The development and popularity of Large Language Models have forced us to revisit concepts we thought we had fully understood. For instance, since Large Language Models are artificial intelligence products, we must reconsider what “intelligence” means. Initially, I defined intelligence as the ability to accomplish a goal. In this context, artificial intelligence is the ability of a non-biological agent to accomplish a goal. However, this definition becomes quickly intractable as it assumes that goals and objectives are already well-defined, limiting its usefulness.
I came across another definition that I find more compelling. It suggests that intelligence is the ability to make models. This aligns with Joshua Bach’s definition of general intelligence as “the ability to create and utilize models.” Another equivalent perspective (due to Francois Chollet) defines intelligence as “sensitivity to abstract analogies” or “the ability to adapt to new situations and solve novel problems.” Within this framework, if we have two agents, Agent A and Agent B, Agent A is more intelligent than Agent B if Agent A can successfully solve a more significant percentage of novel problems for any number of tasks. By “novel problems,” I mean issues the agent has never encountered before but can solve using prior knowledge or abstractions. Thus, according to Francois Chollet, intelligence is the ability to generalize and adapt through abstraction.
As human beings, our cognitive apparatus provides us with a valuable model for general intelligence. If we examine the essential components of our nervous system, we see that neurons are the building blocks. A neuron consists of a cell body (soma), dendrites (branches that receive signals), and an axon that transmits signals. The axon branches into synapses that connect to the dendrites of other neurons, forming a network. Information is passed between neurons via electrical signals, and neurons fire when certain chemical thresholds are reached.
When mathematically modeling the human nervous system, we organize these neurons into layers. A “deep network” refers to having many layers, with each layer containing multiple neurons. Connections between neurons across layers are quantified by what we call “weights,” while the threshold needed to activate a neuron is quantified by a “bias.” In this network model, each neuron is associated with two parameters: weight and bias.
To model this network mathematically, we use compositions of functions. A common approach involves applying an affine operator (matrix multiplication and addition of a constant vector) followed by an activation function, which introduces non-linearity. This sequence—affine operator followed by activation function—is repeated across the layers, from the input layer to the output layer. The activation function enables the network to handle complex, non-linear tasks, such as recognizing patterns in images or text.

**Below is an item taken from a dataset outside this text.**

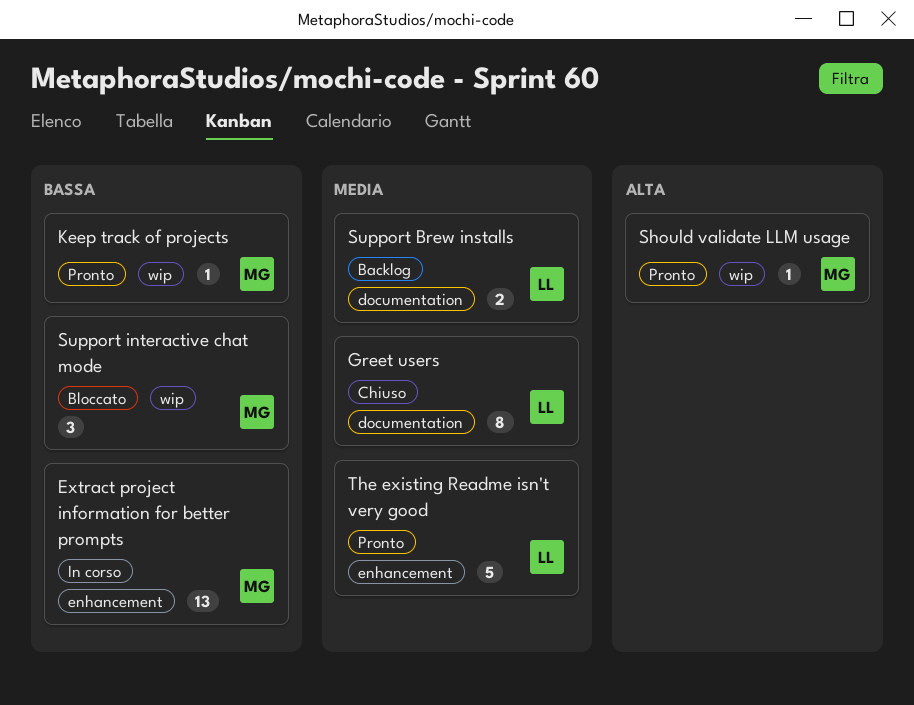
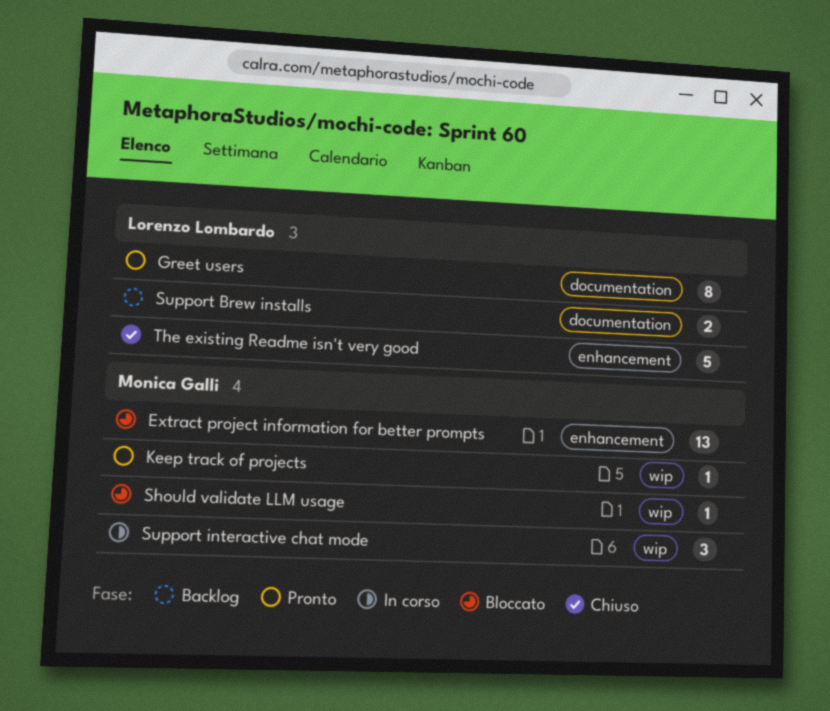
Extract project information for better prompts, status: In corso -> Bloccato
Greet users, status: Chiuso -> Pronto
Should validate LLM usage, status: Pronto -> Bloccato
Support interactive chat mode, status: Bloccato -> In corso
The existing Readme isn't very good, status: Pronto -> Chiuso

For example, consider a neural network tasked with recognizing handwritten digits. Given an image of a digit, the network should classify it accurately, such as identifying it as “5” or “4.” This process starts with a “training set,” a collection of input-output pairs where the input is an image, and the output is the correct label. This training set can be thought of as a sample from the “ground truth” function we aim to approximate—a function that maps inputs to their correct outputs.
Initially, the weights and biases in the network are randomly assigned. As a result, the network’s early predictions are guesses. However, because we know the correct output for each input, we can measure the error—the magnitude of the difference between the predicted and accurate outputs. By averaging these errors over a batch of examples, we obtain a function (called the “loss function”) that measures how well the network performs.

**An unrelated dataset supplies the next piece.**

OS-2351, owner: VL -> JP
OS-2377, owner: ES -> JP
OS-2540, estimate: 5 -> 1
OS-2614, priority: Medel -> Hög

The loss function is a multivariable function, and our goal is to minimize it by adjusting the weights and biases. The global minimum of the loss function corresponds to zero error. Using calculus, we know that the gradient of the loss function points in the direction of the steepest ascent, so moving in the opposite direction—gradient descent—leads us toward the minimum. This process of iteratively updating weights and biases to minimize error is called “learning.”
For Large Language Models such as ChatGPT, the architecture is based on a specialized neural network called a “transformer.” Transformers are designed to handle sequential data efficiently and are particularly suited for tasks like language processing. Their unique architecture allows them to model long-range dependencies and capture context effectively, making them the backbone of many state-of-the-art AI systems today.